◆ What to work on
Print the listing below exactly.

--- begin Task data ---

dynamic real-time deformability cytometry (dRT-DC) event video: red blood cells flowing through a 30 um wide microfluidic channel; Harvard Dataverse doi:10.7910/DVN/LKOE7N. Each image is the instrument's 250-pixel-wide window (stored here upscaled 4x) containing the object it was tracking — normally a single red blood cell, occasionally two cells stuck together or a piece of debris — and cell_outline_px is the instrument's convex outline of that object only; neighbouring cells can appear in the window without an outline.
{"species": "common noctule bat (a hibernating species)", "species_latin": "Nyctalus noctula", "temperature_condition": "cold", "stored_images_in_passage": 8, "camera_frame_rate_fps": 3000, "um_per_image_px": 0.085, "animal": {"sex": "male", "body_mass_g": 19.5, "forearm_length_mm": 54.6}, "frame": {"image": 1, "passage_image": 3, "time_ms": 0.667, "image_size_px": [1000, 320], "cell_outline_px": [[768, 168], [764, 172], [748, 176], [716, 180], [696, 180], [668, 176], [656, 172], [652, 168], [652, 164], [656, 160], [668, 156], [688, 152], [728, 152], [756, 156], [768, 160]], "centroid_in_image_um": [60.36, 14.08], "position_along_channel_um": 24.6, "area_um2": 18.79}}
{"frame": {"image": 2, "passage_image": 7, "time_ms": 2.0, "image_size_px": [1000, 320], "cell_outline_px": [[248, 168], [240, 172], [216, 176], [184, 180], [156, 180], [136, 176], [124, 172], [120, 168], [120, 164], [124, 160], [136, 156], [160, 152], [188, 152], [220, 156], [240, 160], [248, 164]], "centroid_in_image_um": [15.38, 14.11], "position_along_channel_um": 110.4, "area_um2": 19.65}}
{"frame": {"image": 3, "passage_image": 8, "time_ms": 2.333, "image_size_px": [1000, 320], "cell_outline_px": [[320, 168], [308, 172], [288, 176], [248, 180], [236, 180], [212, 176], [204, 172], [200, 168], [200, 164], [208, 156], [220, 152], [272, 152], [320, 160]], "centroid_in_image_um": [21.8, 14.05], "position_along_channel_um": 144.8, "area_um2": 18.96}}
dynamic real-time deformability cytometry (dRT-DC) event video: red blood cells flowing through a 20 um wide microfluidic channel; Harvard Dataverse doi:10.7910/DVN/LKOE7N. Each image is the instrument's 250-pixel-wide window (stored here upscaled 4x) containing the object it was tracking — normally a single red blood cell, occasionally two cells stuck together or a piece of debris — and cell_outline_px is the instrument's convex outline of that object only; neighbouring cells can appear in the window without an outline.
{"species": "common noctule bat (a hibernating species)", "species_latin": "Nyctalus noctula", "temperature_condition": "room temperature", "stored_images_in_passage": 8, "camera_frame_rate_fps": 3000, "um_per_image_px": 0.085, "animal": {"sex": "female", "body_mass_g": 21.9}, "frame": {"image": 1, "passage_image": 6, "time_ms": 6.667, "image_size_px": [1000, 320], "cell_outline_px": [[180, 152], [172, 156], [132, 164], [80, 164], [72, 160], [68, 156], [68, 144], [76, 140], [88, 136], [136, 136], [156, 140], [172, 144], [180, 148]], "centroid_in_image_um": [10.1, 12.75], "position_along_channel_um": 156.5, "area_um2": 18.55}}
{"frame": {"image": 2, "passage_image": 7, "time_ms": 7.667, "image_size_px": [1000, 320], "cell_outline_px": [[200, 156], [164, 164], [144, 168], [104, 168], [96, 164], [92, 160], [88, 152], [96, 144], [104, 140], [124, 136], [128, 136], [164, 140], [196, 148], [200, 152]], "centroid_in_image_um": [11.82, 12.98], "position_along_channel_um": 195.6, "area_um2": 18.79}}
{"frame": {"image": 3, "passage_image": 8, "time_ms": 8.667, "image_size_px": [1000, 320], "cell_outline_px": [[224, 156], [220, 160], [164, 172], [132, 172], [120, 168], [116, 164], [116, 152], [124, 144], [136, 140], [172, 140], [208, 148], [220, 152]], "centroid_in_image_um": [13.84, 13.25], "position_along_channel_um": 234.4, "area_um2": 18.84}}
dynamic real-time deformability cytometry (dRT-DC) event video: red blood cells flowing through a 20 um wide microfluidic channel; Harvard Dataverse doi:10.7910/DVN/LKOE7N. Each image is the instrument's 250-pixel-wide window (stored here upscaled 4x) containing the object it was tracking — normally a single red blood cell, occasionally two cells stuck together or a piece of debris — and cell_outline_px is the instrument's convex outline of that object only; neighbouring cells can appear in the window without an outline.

--- end Task data ---

◆ Output for this exercise
dynamic real-time deformability cytometry (dRT-DC) event video: red blood cells flowing through a 30 um wide microfluidic channel; Harvard Dataverse doi:10.7910/DVN/LKOE7N. Each image is the instrument's 250-pixel-wide window (stored here upscaled 4x) containing the object it was tracking — normally a single red blood cell, occasionally two cells stuck together or a piece of debris — and cell_outline_px is the instrument's convex outline of that object only; neighbouring cells can appear in the window without an outline.
{"species": "common noctule bat (a hibernating species)", "species_latin": "Nyctalus noctula", "temperature_condition": "cold", "stored_images_in_passage": 8, "camera_frame_rate_fps": 3000, "um_per_image_px": 0.085, "animal": {"sex": "male", "body_mass_g": 19.5, "forearm_length_mm": 54.6}, "frame": {"image": 1, "passage_image": 3, "time_ms": 0.667, "image_size_px": [1000, 320], "cell_outline_px": [[768, 168], [764, 172], [748, 176], [716, 180], [696, 180], [668, 176], [656, 172], [652, 168], [652, 164], [656, 160], [668, 156], [688, 152], [728, 152], [756, 156], [768, 160]], "centroid_in_image_um": [60.36, 14.08], "position_along_channel_um": 24.6, "area_um2": 18.79}}
{"frame": {"image": 2, "passage_image": 7, "time_ms": 2.0, "image_size_px": [1000, 320], "cell_outline_px": [[248, 168], [240, 172], [216, 176], [184, 180], [156, 180], [136, 176], [124, 172], [120, 168], [120, 164], [124, 160], [136, 156], [160, 152], [188, 152], [220, 156], [240, 160], [248, 164]], "centroid_in_image_um": [15.38, 14.11], "position_along_channel_um": 110.4, "area_um2": 19.65}}
{"frame": {"image": 3, "passage_image": 8, "time_ms": 2.333, "image_size_px": [1000, 320], "cell_outline_px": [[320, 168], [308, 172], [288, 176], [248, 180], [236, 180], [212, 176], [204, 172], [200, 168], [200, 164], [208, 156], [220, 152], [272, 152], [320, 160]], "centroid_in_image_um": [21.8, 14.05], "position_along_channel_um": 144.8, "area_um2": 18.96}}
dynamic real-time deformability cytometry (dRT-DC) event video: red blood cells flowing through a 20 um wide microfluidic channel; Harvard Dataverse doi:10.7910/DVN/LKOE7N. Each image is the instrument's 250-pixel-wide window (stored here upscaled 4x) containing the object it was tracking — normally a single red blood cell, occasionally two cells stuck together or a piece of debris — and cell_outline_px is the instrument's convex outline of that object only; neighbouring cells can appear in the window without an outline.
{"species": "common noctule bat (a hibernating species)", "species_latin": "Nyctalus noctula", "temperature_condition": "room temperature", "stored_images_in_passage": 8, "camera_frame_rate_fps": 3000, "um_per_image_px": 0.085, "animal": {"sex": "female", "body_mass_g": 21.9}, "frame": {"image": 1, "passage_image": 6, "time_ms": 6.667, "image_size_px": [1000, 320], "cell_outline_px": [[180, 152], [172, 156], [132, 164], [80, 164], [72, 160], [68, 156], [68, 144], [76, 140], [88, 136], [136, 136], [156, 140], [172, 144], [180, 148]], "centroid_in_image_um": [10.1, 12.75], "position_along_channel_um": 156.5, "area_um2": 18.55}}
{"frame": {"image": 2, "passage_image": 7, "time_ms": 7.667, "image_size_px": [1000, 320], "cell_outline_px": [[200, 156], [164, 164], [144, 168], [104, 168], [96, 164], [92, 160], [88, 152], [96, 144], [104, 140], [124, 136], [128, 136], [164, 140], [196, 148], [200, 152]], "centroid_in_image_um": [11.82, 12.98], "position_along_channel_um": 195.6, "area_um2": 18.79}}
{"frame": {"image": 3, "passage_image": 8, "time_ms": 8.667, "image_size_px": [1000, 320], "cell_outline_px": [[224, 156], [220, 160], [164, 172], [132, 172], [120, 168], [116, 164], [116, 152], [124, 144], [136, 140], [172, 140], [208, 148], [220, 152]], "centroid_in_image_um": [13.84, 13.25], "position_along_channel_um": 234.4, "area_um2": 18.84}}
dynamic real-time deformability cytometry (dRT-DC) event video: red blood cells flowing through a 20 um wide microfluidic channel; Harvard Dataverse doi:10.7910/DVN/LKOE7N. Each image is the instrument's 250-pixel-wide window (stored here upscaled 4x) containing the object it was tracking — normally a single red blood cell, occasionally two cells stuck together or a piece of debris — and cell_outline_px is the instrument's convex outline of that object only; neighbouring cells can appear in the window without an outline.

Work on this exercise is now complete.